* **Activité**
Recopiez la partie qui commence à la ligne contenant "empreendedorismo." et se termine à la ligne contenant "являются расчетными и", en remplaçant "Graz" par "Linz" sans rien changer d'autre.

* **Jeu de données**

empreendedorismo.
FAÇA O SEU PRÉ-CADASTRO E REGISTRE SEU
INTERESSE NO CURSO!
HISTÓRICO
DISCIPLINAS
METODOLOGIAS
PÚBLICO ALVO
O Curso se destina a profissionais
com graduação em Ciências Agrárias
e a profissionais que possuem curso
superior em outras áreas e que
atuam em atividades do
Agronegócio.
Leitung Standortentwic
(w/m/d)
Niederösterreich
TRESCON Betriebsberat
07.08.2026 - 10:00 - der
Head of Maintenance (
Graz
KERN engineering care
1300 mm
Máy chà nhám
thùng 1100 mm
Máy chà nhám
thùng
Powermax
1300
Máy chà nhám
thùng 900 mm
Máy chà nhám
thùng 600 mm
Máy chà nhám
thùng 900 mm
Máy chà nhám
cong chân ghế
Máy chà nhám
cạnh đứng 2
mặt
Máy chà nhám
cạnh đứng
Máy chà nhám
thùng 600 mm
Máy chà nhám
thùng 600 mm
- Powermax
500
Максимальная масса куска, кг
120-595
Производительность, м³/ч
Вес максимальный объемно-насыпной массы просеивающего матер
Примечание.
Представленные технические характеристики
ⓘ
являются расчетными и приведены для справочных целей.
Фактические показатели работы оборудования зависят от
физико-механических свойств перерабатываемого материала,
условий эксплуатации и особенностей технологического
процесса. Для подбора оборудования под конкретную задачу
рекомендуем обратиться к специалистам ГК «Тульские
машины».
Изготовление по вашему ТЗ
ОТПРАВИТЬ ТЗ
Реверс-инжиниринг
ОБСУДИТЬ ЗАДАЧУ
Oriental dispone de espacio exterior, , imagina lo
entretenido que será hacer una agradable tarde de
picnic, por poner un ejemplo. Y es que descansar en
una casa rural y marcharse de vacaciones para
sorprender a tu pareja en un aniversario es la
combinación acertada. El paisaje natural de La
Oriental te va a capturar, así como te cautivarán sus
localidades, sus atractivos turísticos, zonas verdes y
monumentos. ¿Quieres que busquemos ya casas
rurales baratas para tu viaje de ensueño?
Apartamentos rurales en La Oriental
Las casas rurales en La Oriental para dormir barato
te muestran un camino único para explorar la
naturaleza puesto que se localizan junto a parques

* * *

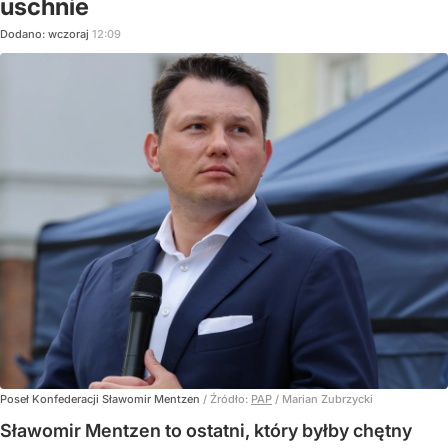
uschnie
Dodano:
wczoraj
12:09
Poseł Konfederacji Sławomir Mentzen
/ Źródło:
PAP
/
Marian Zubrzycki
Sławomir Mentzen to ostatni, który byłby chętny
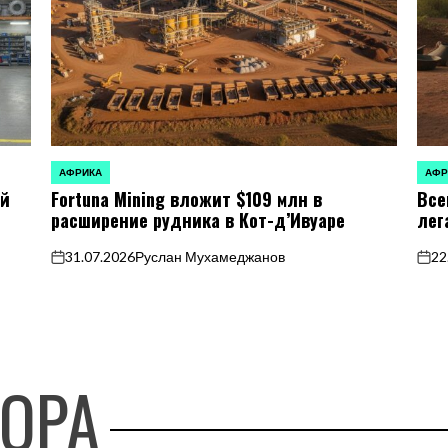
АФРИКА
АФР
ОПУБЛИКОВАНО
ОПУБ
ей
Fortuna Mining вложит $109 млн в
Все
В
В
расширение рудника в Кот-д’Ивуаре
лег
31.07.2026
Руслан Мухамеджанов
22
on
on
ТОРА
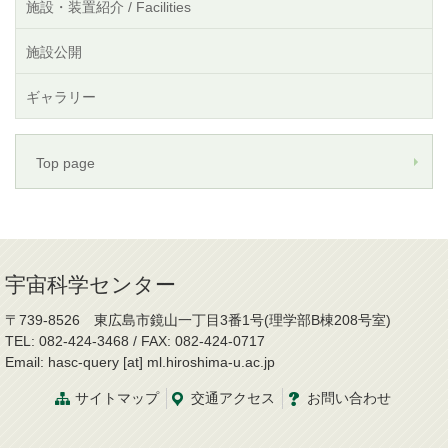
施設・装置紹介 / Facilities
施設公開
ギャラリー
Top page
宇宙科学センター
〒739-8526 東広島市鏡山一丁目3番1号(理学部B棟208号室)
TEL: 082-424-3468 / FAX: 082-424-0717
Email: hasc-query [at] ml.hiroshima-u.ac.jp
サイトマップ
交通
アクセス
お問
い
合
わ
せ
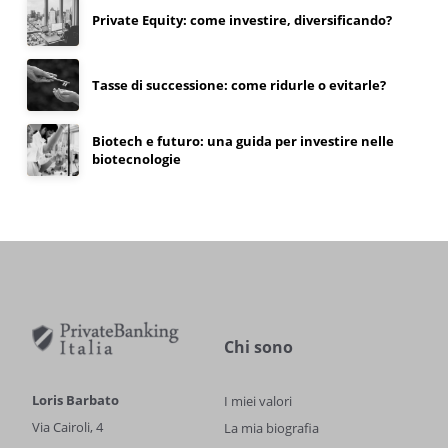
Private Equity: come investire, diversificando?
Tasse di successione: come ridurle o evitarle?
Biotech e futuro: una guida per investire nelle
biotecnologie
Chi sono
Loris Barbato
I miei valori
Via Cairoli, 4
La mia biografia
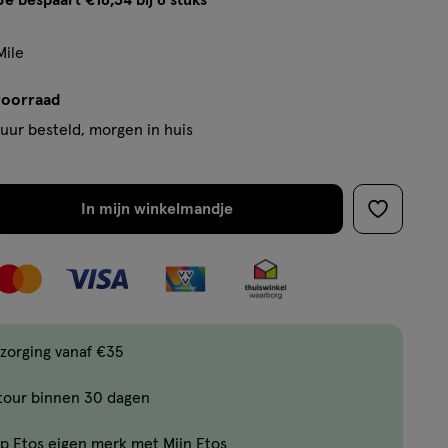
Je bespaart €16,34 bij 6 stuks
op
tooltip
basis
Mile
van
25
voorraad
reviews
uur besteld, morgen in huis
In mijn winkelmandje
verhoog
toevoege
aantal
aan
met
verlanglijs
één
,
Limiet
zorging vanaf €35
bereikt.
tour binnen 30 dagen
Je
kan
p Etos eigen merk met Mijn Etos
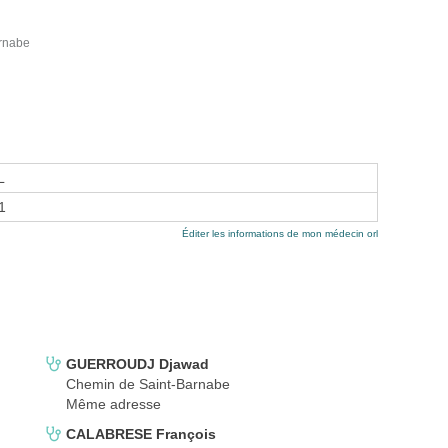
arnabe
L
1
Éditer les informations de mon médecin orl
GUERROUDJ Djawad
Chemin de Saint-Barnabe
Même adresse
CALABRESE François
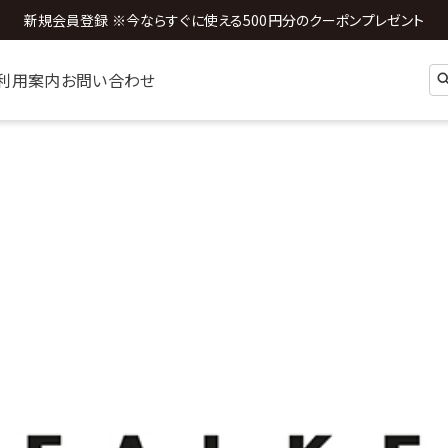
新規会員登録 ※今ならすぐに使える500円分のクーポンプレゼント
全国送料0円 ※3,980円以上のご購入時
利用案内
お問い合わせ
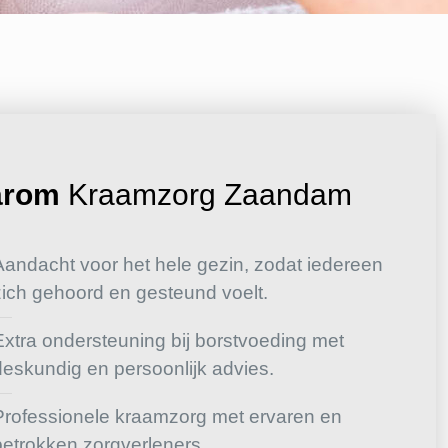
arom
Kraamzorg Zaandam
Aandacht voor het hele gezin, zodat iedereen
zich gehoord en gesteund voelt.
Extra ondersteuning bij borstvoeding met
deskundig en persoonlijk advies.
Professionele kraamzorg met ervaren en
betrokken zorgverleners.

* **Votre réponse**
empreendedorismo.
FAÇA O SEU PRÉ-CADASTRO E REGISTRE SEU
INTERESSE NO CURSO!
HISTÓRICO
DISCIPLINAS
METODOLOGIAS
PÚBLICO ALVO
O Curso se destina a profissionais
com graduação em Ciências Agrárias
e a profissionais que possuem curso
superior em outras áreas e que
atuam em atividades do
Agronegócio.
Leitung Standortentwic
(w/m/d)
Niederösterreich
TRESCON Betriebsberat
07.08.2026 - 10:00 - der
Head of Maintenance (
Linz
KERN engineering care
1300 mm
Máy chà nhám
thùng 1100 mm
Máy chà nhám
thùng
Powermax
1300
Máy chà nhám
thùng 900 mm
Máy chà nhám
thùng 600 mm
Máy chà nhám
thùng 900 mm
Máy chà nhám
cong chân ghế
Máy chà nhám
cạnh đứng 2
mặt
Máy chà nhám
cạnh đứng
Máy chà nhám
thùng 600 mm
Máy chà nhám
thùng 600 mm
- Powermax
500
Максимальная масса куска, кг
120-595
Производительность, м³/ч
Вес максимальный объемно-насыпной массы просеивающего матер
Примечание.
Представленные технические характеристики
ⓘ
являются расчетными и приведены для справочных целей.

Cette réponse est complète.